PROBLEM REQUIREMENTS:
Your task is to copy each line of the material that holds the word "right".

DATA PROVIDED:

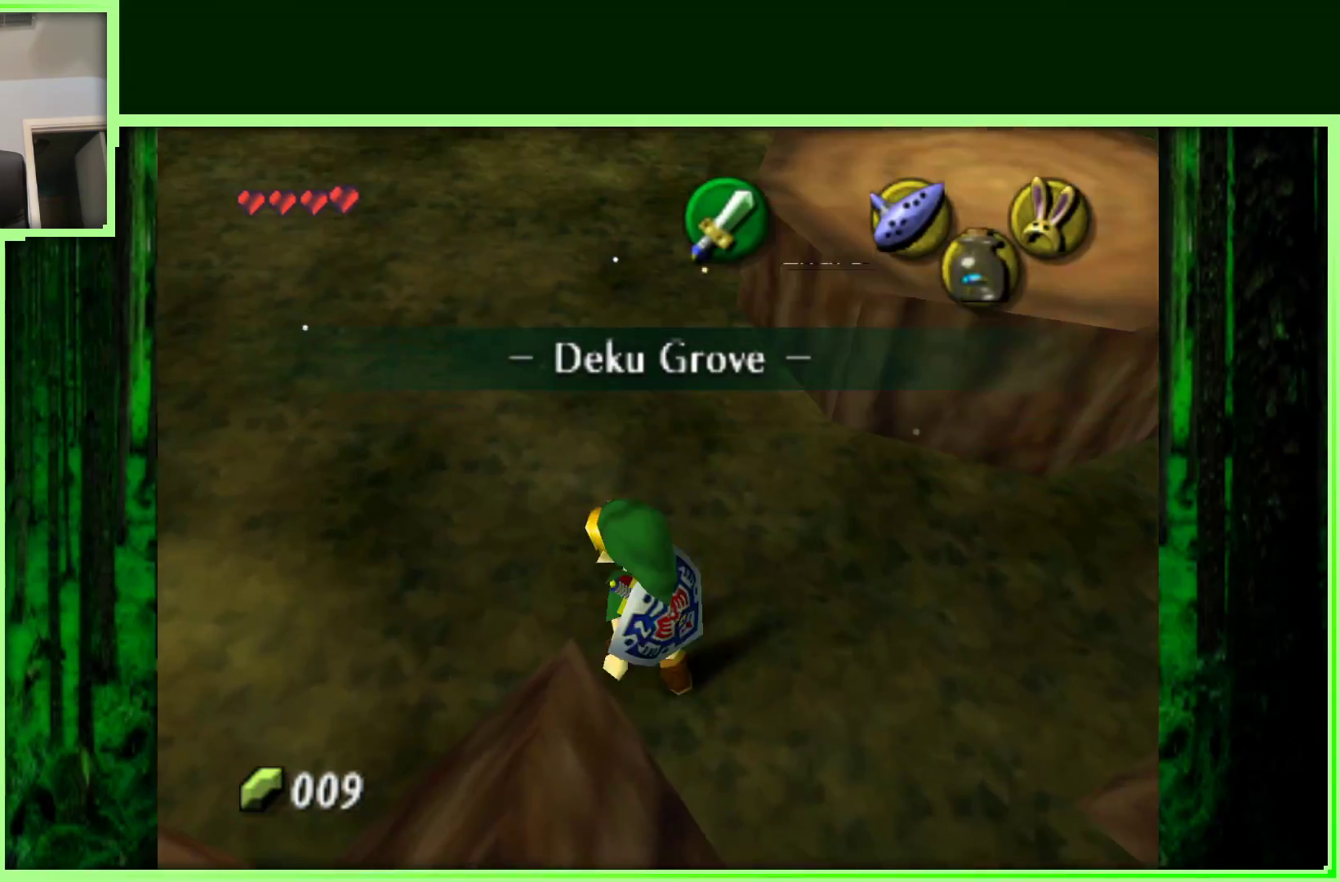
{"buttons": [], "left_stick": "up", "events": []}
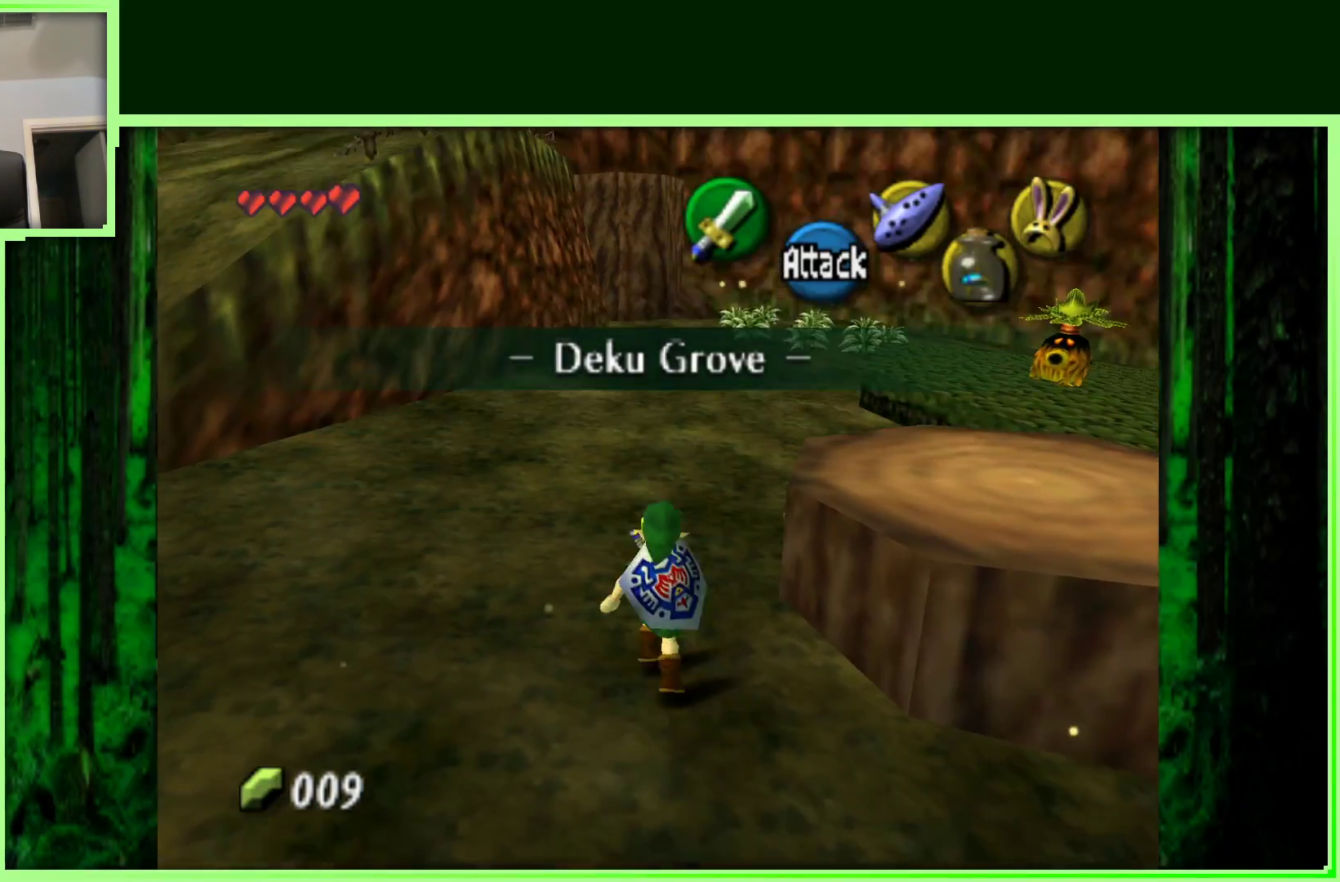
{"buttons": [], "left_stick": "up-right", "events": [[200, "left_stick", "up-right"]]}
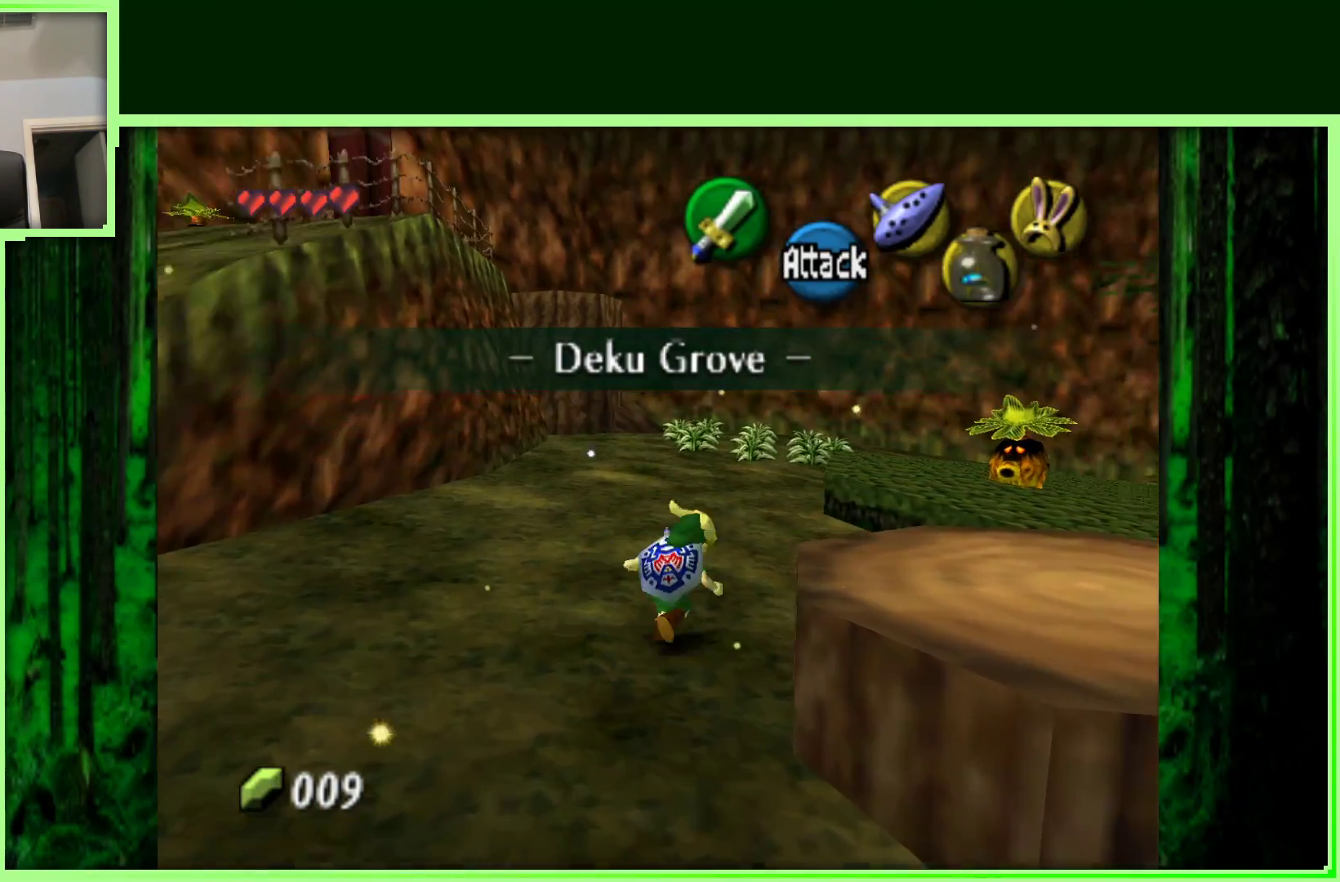
{"buttons": ["Z"], "left_stick": "up-right", "events": [[417, "Z", "down"]]}
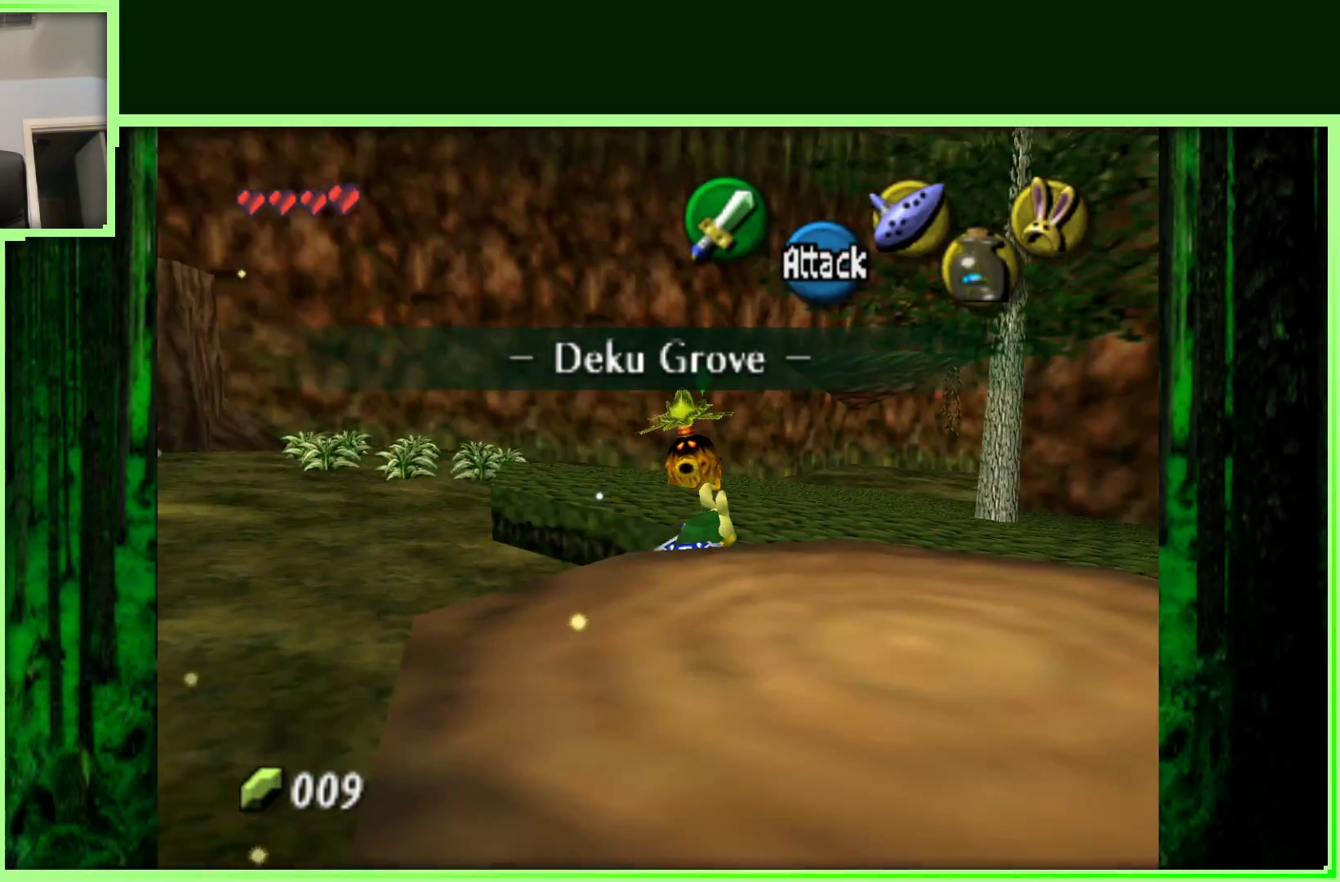
{"buttons": [], "left_stick": "up-right", "events": [[100, "Z", "up"], [117, "left_stick", "up"], [417, "left_stick", "up-right"]]}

EXERCISE RESULT:
{"buttons": [], "left_stick": "up-right", "events": [[200, "left_stick", "up-right"]]}
{"buttons": ["Z"], "left_stick": "up-right", "events": [[417, "Z", "down"]]}
{"buttons": [], "left_stick": "up-right", "events": [[100, "Z", "up"], [117, "left_stick", "up"], [417, "left_stick", "up-right"]]}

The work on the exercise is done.